Directories
mark, November 26, 2005 - 3:41 am UTC
"I spread the files over 500 subdirectories" Is there a benefit to this, other than administrative one? Especiall if you're on SAN...Where I work there used to be a standard to have /oradata01 through /oradata05 to hold the files....I changed it to just /oradata.
November 26, 2005 - 12:28 pm UTC
the limit is in the OS and the directory structure itself. Directories are themselves "files" that are read to find other files. Too many files in a directory can definitely affect file open and directory traversal operations.

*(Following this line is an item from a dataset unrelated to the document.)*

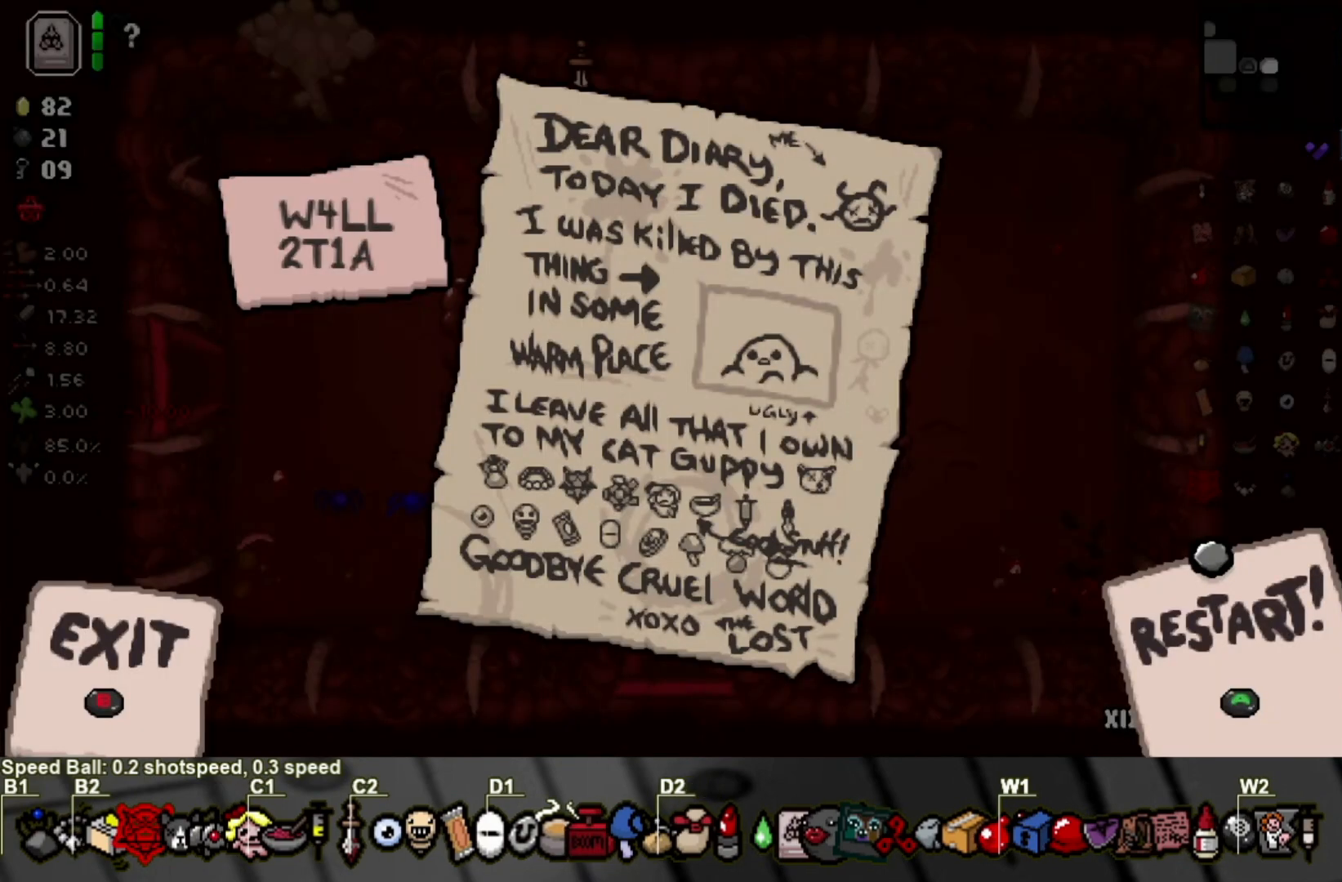
{"buttons": [], "left_stick": "center", "right_stick": "center", "events": []}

Quadro, November 26, 2005 - 9:12 am UTC
Kathrin,
if you are trying to make last possible effort to minimize backup time -- consider using 10G and block change tracking feature for rman. With BCT tablespace size is virtually unrelevant (only amount of blocks changed).
Quadro, November 26, 2005 - 9:23 am UTC
Mark,
there is file system overhead issues then you have too many files in the same directory.
thanks so much
A reader, November 28, 2005 - 3:33 am UTC
Thanks so much,
for putting evidence into this. I had a bad feeling about this design from the start, but was not able to name the points exactly. With this test scenario I'll have a fair chance to get my colleagues to re-design, before we become completely doomed.
regards,
Kathrin
Number of tablespaces
SS, January 13, 2010 - 8:55 am UTC
Hi Tom,
There was a proposal on the table to move files like MS Word, excel etc out of the blobs where they are currently stored and into the OS file system. The reason was that it was getting really expensive to store GBs of data in the database.
I proposed that we consider moving the blobs into a separate tablespace and put the tablespace in a cheaper storage area. Do you think that is a valid idea?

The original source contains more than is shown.